Priest Had Accuser's Respect
Woman Is Suing, Claiming Sex Abuse

By Jennifer A. Bowen
Belleville News-Democrat
February 9, 2002

A New Baden woman who accused a Catholic priest of fondling her on at least three occasions said she didn't stay away after the first episode because she trusted and respected him.

Judy Hangsleben, 52, has filed suit against the Rev. Daniel L. Friedman, a priest at the St. Francis of Assisi Roman Catholic Church in Aviston. She claims he reached down her shirt and touched her breasts three times during different counseling sessions.

"I was very dependent on this man," Hangsleben said. "I trusted him unconditionally. That's why I was in counseling sessions with him."

Hangsleben said she attended monthly counseling sessions with Friedman, 55, for more than four years to talk about being sexually abused as a child.

David Clohessy, head of the Survivors Network of Those Abused by Priests, said it is common for priests who have been accused of sexual misconduct to spend time building trusting relationships with their victims, only to exploit their vulnerabilities later.

"Going back to him three times simply speaks to the power priests have over their parishioners in general, especially to someone in pain and even more so over someone who has been sexually victimized," Clohessy said. "When you are molested as a child, you learn that you aren't important, your feelings don't matter and your body isn't your own. It is very common for men and women who were abused as children to be abused as adults."

Sexual abuse of adults by priests probably happens more often than people realize because sexual abuse victims are ashamed and blame themselves, Clohessy said. Also, victims are afraid to come forward.

"The church does not take it seriously enough," Clohessy said. "The church handles these allegations internally and they have one goal: to keep it as quiet as possible. Whether it's a handful or hundreds, the bottom line is that anyone who is hurt by a priest, in any circumstance, deserves not the cold shoulder, but deserves the caring hand of the church."

Monsignor James E. Margason, a spokesman for the Catholic Diocese of Belleville, said the church is investigating Hangsleben's allegations. Because no children were involved in the alleged abuse, Friedman continues to hold his position as priest in the parish. When children make allegations of sexual misconduct against a priest, the priest is placed on a leave of absence.

Hangsleben said that since filing the lawsuit, she has received several demeaning and hateful calls accusing her of spreading lies.

"I don't understand why so many people are blaming me," she said. "I'm the victim. I'm the one who has been abused. People are incensed when a child is abused. People are angered when a woman is raped. People are angered when women are battered by their husbands. But when a woman is sexually abused by a priest, she becomes a victim all over again. Abuse is abuse, whether it's a child, woman or man."

Friedman was formerly a chaplain at Camp Ondessonk, a Catholic summer camp for children. He was named in a lawsuit filed against the Roman Catholic Diocese of Belleville by a man who alleged Friedman made sexual advances toward him at the camp in 1986.

In September 1996, Friedman was placed on administrative leave. He later was cleared by the Diocesan Review Board and assigned to be pastor at the Aviston church.

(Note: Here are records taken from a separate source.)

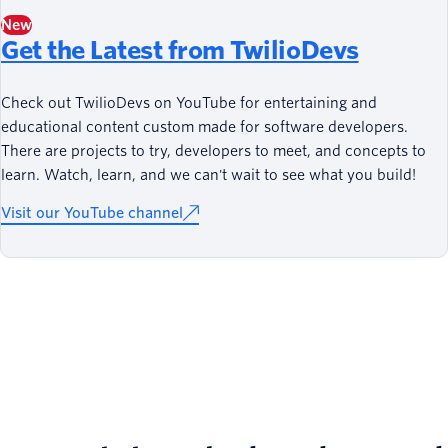
New
Get the Latest from TwilioDevs
Check out TwilioDevs on YouTube for entertaining and
educational content custom made for software developers.
There are projects to try, developers to meet, and concepts to
learn. Watch, learn, and we can't wait to see what you build!
Visit our YouTube channel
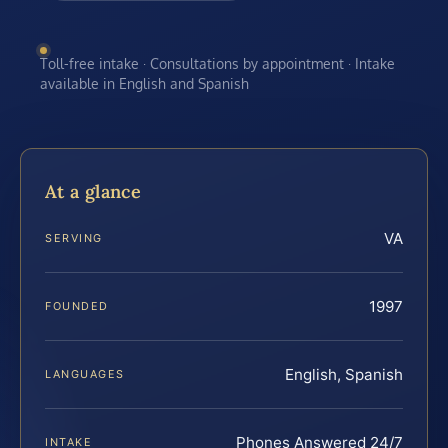
Toll-free intake · Consultations by appointment · Intake
available in English and Spanish
At a glance
VA
SERVING
1997
FOUNDED
English, Spanish
LANGUAGES
Phones Answered 24/7
INTAKE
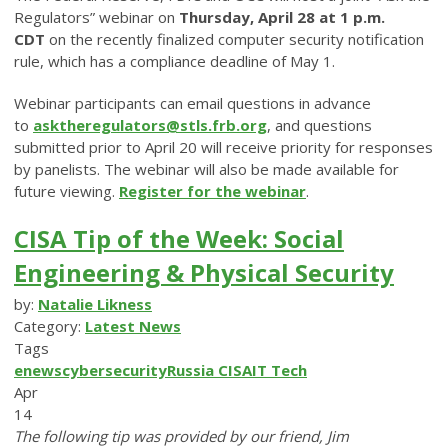
Regulators” webinar on
Thursday, April 28 at 1 p.m.
CDT
on the recently finalized computer security notification
rule, which has a compliance deadline of May 1.
Webinar participants can email questions in advance
to
asktheregulators@stls.frb.org
, and questions
submitted prior to April 20 will receive priority for responses
by panelists. The webinar will also be made available for
future viewing.
Register for the webinar
.
CISA Tip of the Week: Social
Engineering & Physical Security
by:
Natalie Likness
Category:
Latest News
Tags
enews
cybersecurity
Russia
CISA
IT
Tech
Apr
14
The following tip was provided by our friend, Jim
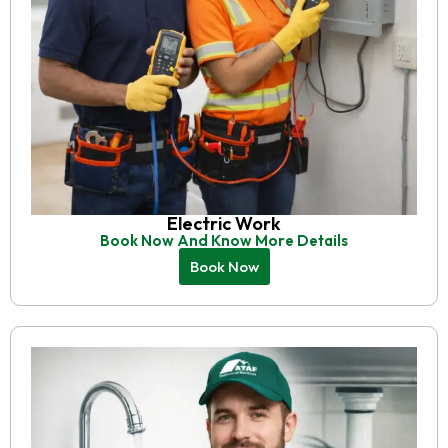
Electric Work
Book Now And Know More Details
Book Now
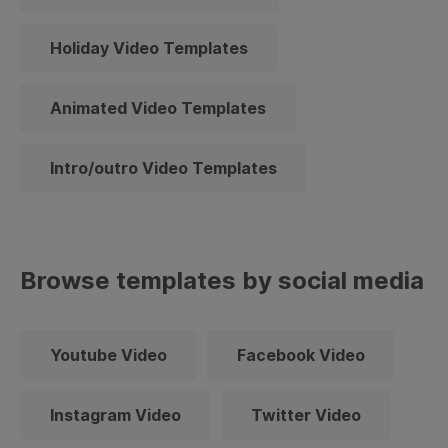
Holiday Video Templates
Animated Video Templates
Intro/outro Video Templates
Browse templates by social media
Youtube Video
Facebook Video
Instagram Video
Twitter Video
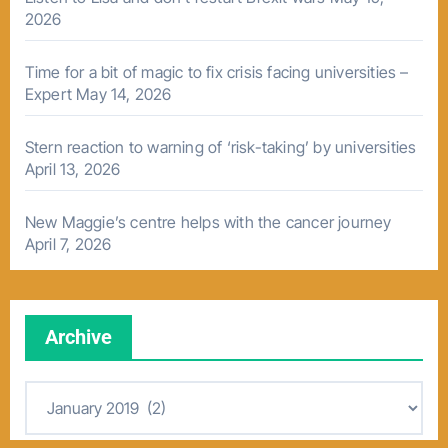
2026
Time for a bit of magic to fix crisis facing universities –
Expert
May 14, 2026
Stern reaction to warning of ‘risk-taking’ by universities
April 13, 2026
New Maggie’s centre helps with the cancer journey
April 7, 2026
Archive
A
r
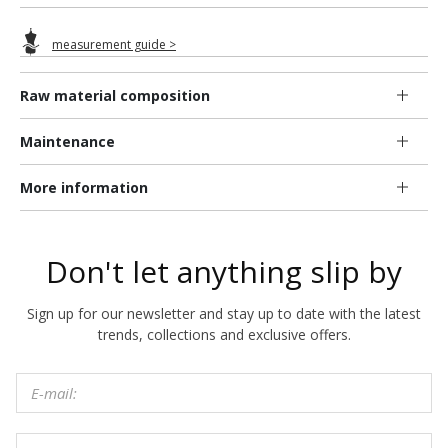
measurement guide >
Raw material composition
Maintenance
More information
Don't let anything slip by
Sign up for our newsletter and stay up to date with the latest
trends, collections and exclusive offers.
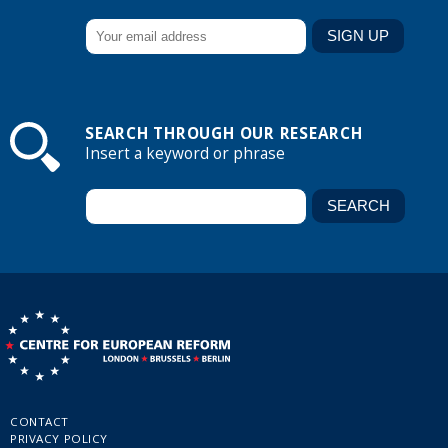
SEARCH THROUGH OUR RESEARCH
Insert a keyword or phrase
CONTACT
PRIVACY POLICY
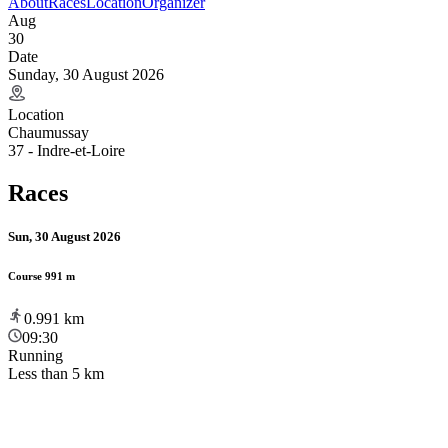
About
Races
Location
Organizer
Aug
30
Date
Sunday, 30 August 2026
Location
Chaumussay
37 - Indre-et-Loire
Races
Sun, 30 August 2026
Course 991 m
0.991
km
09:30
Running
Less than 5 km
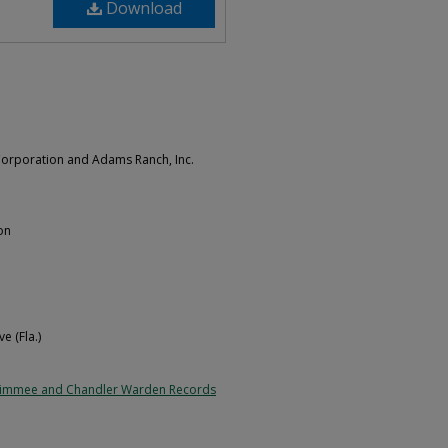
Download
orporation and Adams Ranch, Inc.
on
e (Fla.)
simmee and Chandler Warden Records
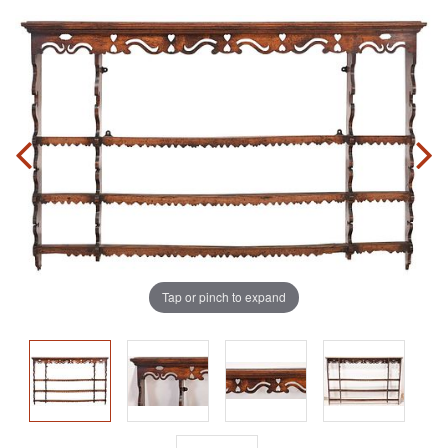
Tap or pinch to expand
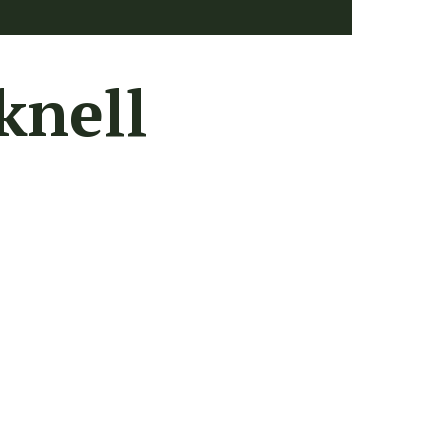
knell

Hangsleben hired an attorney recommended to her by the ACLU, Edwardsville attorney Greg Roosevelt, to handle her lawsuit against Friedman and the diocese. The suit was filed in St. Clair County Court on Tuesday.

She is seeking $100,000 in damages for emotional distress and medical expenses caused by the alleged sexual misconduct.

Hangsleben said that even though she has fielded many nasty phone calls about her lawsuit, she doesn't regret coming forward.

"I hope that any other woman in my position will go to the police and file a report," she said. "I don't believe I'm the only woman in the diocese in this position. This has got to be addressed by the church because it's real, it exists."

A court hearing on Hangsleben's allegations is scheduled to be heard by a judge on April 3.